Traz se alzó de hombros.

—Nadie lo sabe. Quizá los Viejos Chasch; quizá los Chasch Azules. Quizá los Hombres Grises, aunque en realidad nadie cree eso último.

Reith hizo balance de lo que sabía de las razas de Tschai y sus asociados humanos. Estaban los Dirdir y los Hombres-Dirdir; los Viejos Chasch, los Chasch Verdes, los Chasch Azules y los Hombres-Chasch; los Pnume y sus derivados humanos, los Pnumekin; los hombres amarillos de las marismas, las distintas tribus de nómadas, los fabusosos «Hombres Dorados», y ahora los «Hombres Grises».

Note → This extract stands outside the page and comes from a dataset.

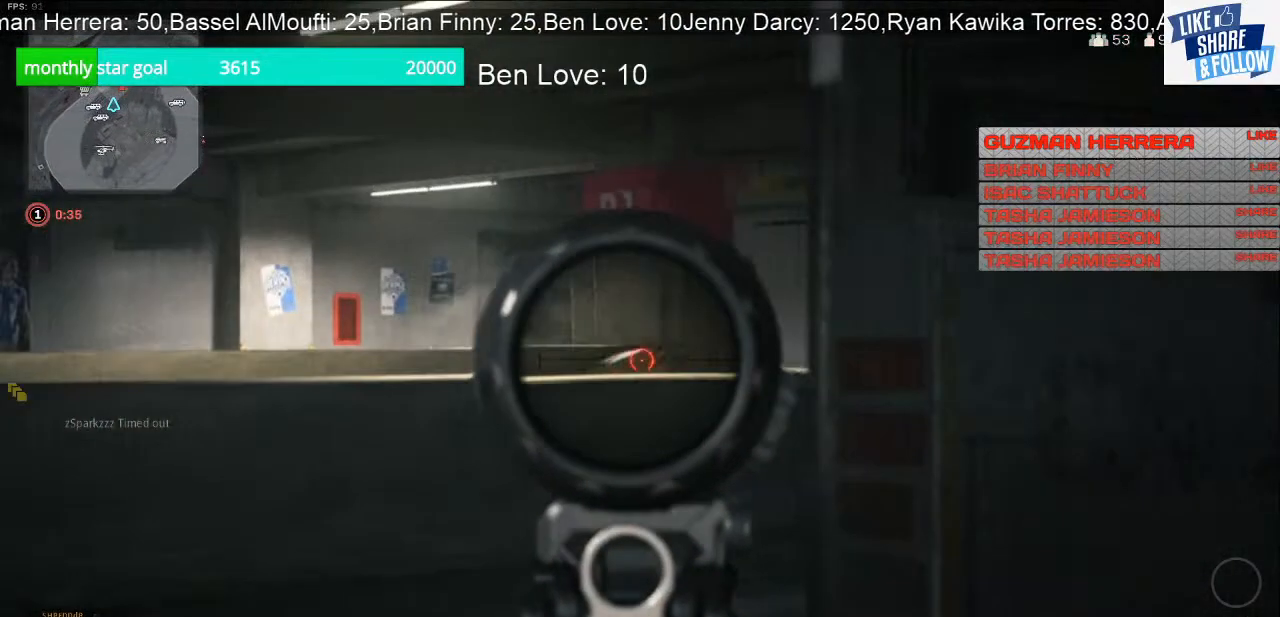
{"buttons": ["L2"], "left_stick": "left", "right_stick": "right", "events": []}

—También están los Wankh y los Hombres-Wankh —dijo Traz—. Al otro lado de Tschai.

—¿Qué trajo a todas estas razas a Tschai? —preguntó Reith... una pregunta retórica, puesto que sabía que Traz no tenía ninguna respuesta; y Traz se limitó a alzarse de hombros.

Llegaron al montón de desordenados cascotes, losas de cemento arrancadas, trozos de cristal: los alrededores de la ciudad.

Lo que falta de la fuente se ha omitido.